● **THE DATA**

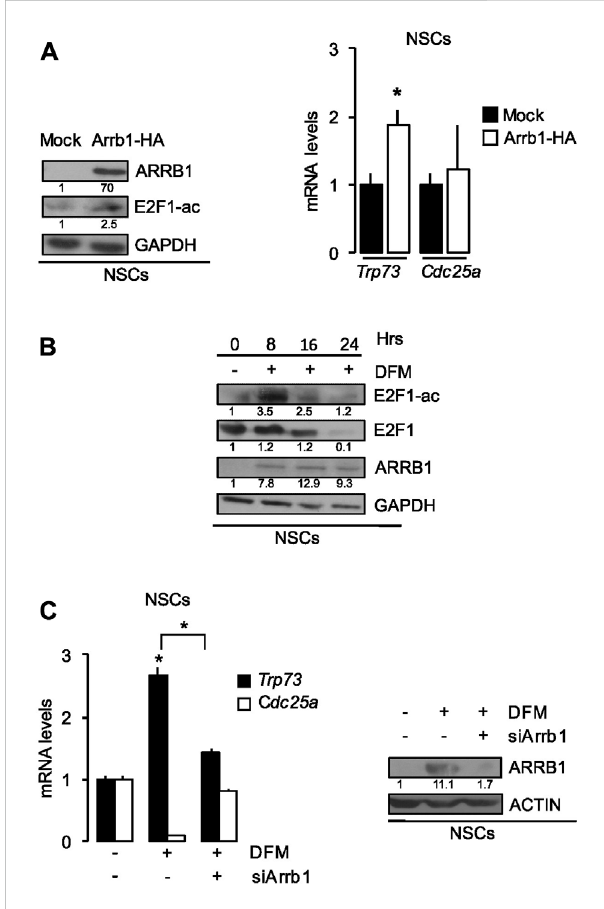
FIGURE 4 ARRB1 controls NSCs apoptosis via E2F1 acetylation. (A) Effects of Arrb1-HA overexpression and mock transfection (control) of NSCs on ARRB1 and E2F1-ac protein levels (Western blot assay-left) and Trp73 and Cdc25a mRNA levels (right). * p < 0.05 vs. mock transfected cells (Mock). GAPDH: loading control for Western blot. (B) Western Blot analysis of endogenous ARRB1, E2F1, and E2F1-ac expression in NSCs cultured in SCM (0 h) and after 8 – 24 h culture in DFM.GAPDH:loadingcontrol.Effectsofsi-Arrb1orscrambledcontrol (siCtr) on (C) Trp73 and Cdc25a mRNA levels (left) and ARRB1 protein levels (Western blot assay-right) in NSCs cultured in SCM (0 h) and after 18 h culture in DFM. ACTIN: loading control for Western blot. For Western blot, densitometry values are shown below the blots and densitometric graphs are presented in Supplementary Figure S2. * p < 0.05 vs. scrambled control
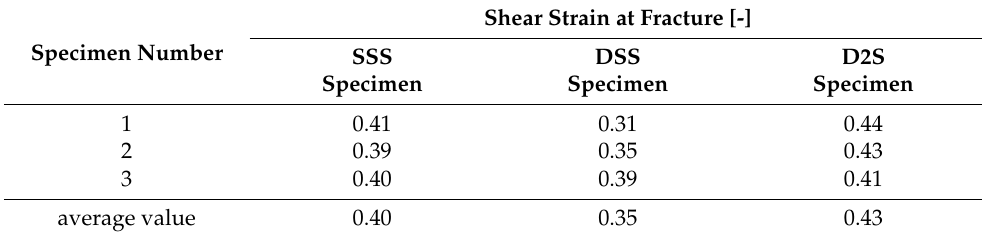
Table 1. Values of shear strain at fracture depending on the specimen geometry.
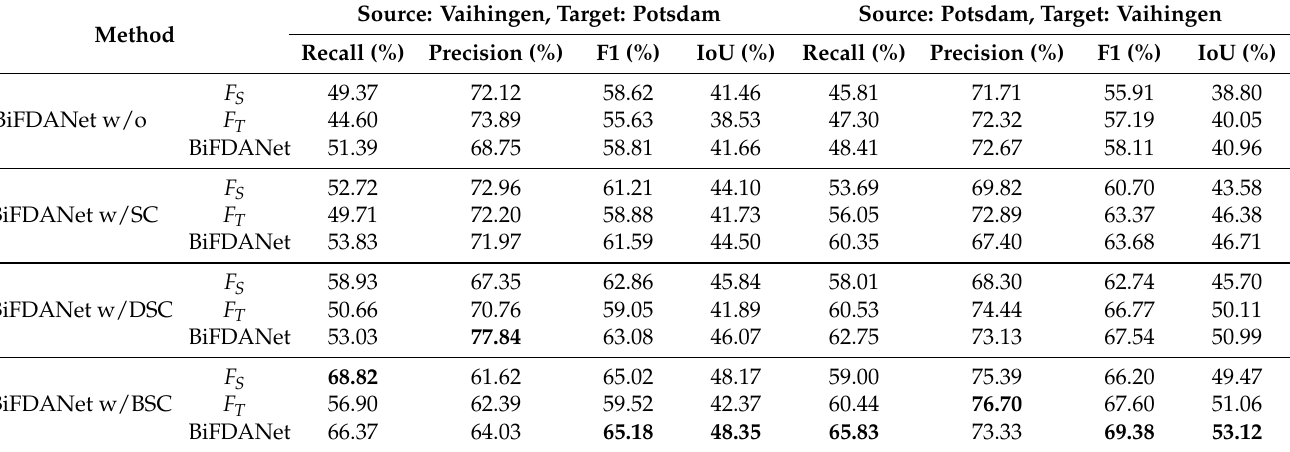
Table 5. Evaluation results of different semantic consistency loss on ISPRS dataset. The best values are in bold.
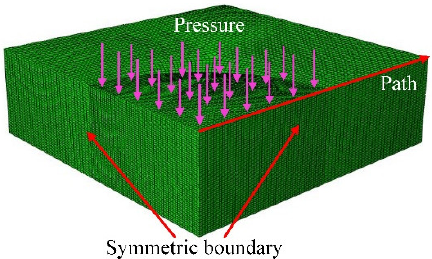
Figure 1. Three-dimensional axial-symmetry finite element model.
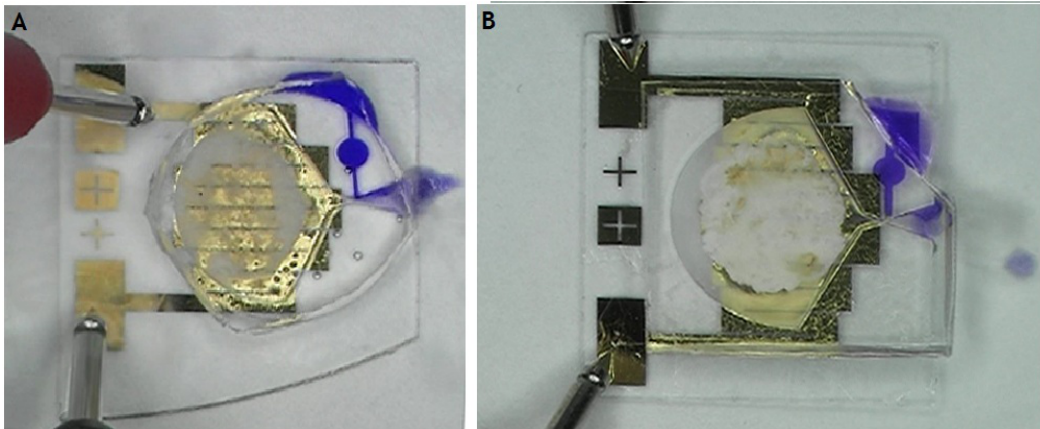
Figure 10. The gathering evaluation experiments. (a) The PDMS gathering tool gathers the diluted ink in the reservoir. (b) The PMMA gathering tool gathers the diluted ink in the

...

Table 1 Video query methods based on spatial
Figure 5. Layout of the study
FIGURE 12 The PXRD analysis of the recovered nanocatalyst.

* * *

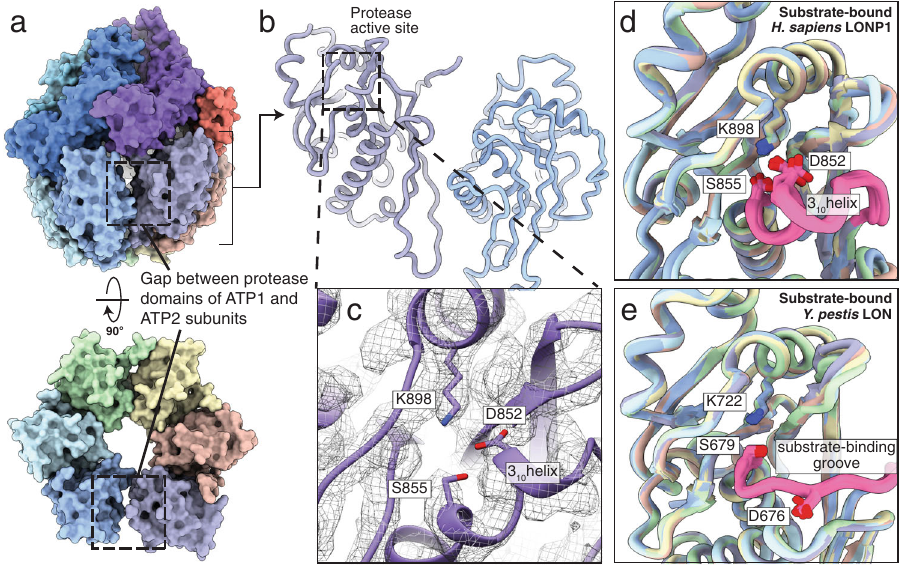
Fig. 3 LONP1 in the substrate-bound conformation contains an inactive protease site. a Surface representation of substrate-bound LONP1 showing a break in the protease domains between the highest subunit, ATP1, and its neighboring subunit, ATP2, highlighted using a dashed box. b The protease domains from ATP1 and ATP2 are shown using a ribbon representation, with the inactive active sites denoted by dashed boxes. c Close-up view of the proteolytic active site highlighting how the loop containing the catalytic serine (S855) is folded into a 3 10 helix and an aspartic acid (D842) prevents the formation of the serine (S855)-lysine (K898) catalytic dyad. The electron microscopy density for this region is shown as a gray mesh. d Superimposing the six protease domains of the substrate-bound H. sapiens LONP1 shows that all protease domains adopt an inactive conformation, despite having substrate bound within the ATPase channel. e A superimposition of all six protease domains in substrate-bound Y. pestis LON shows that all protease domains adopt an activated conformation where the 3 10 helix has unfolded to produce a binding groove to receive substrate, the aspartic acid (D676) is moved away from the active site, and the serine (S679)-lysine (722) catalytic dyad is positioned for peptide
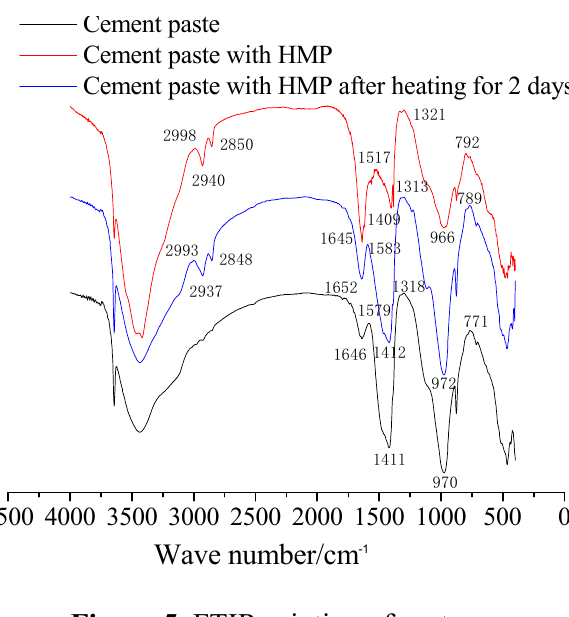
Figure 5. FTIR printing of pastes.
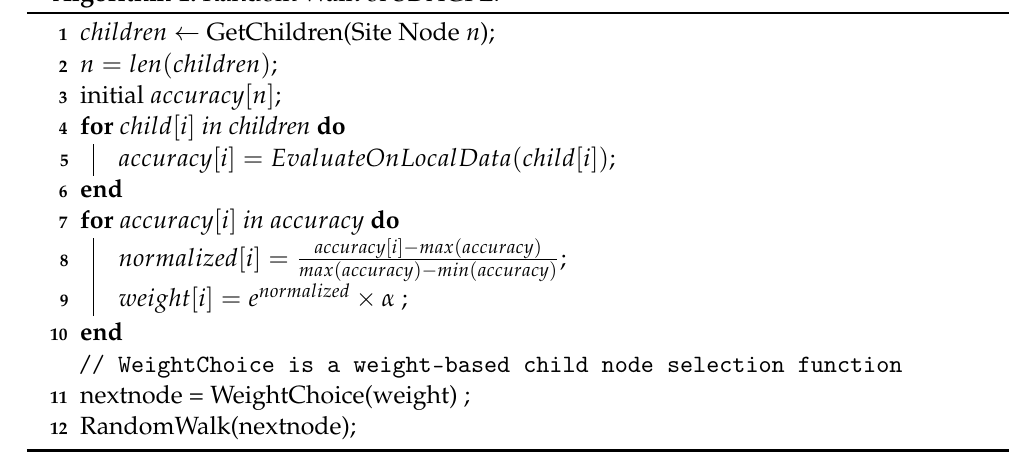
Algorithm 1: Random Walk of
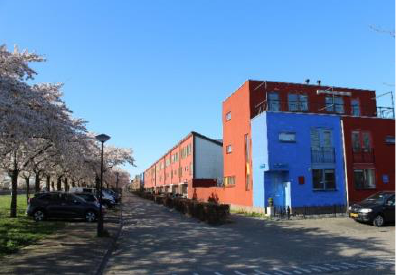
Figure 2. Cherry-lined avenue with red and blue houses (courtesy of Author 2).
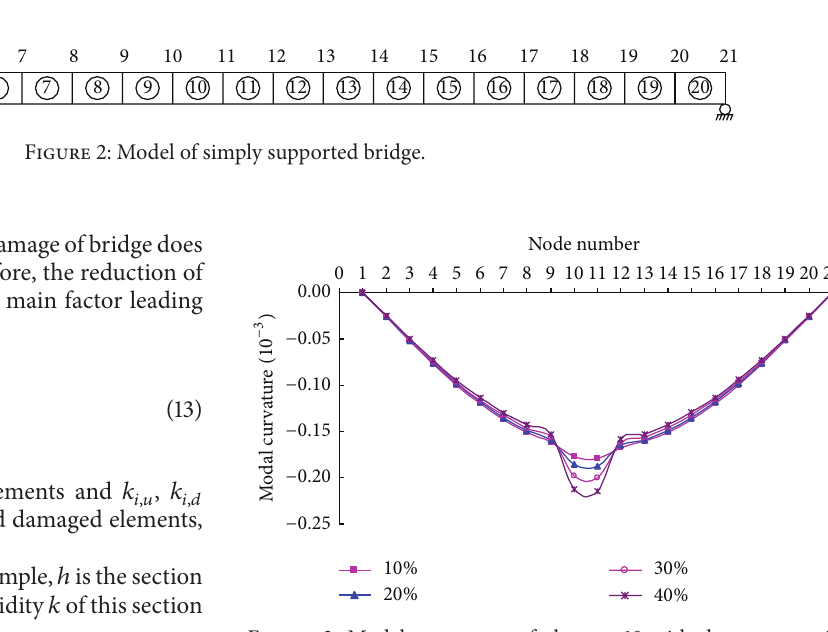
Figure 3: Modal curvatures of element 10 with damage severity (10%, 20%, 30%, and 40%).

● **WHAT TO WORK ON**
In the records above, find each line that mentions the string "element", then copy it.

● **ANSWER SPACE**
Figure 1. Three-dimensional axial-symmetry finite element model.
Figure 3: Modal curvatures of element 10 with damage severity (10%, 20%, 30%, and 40%).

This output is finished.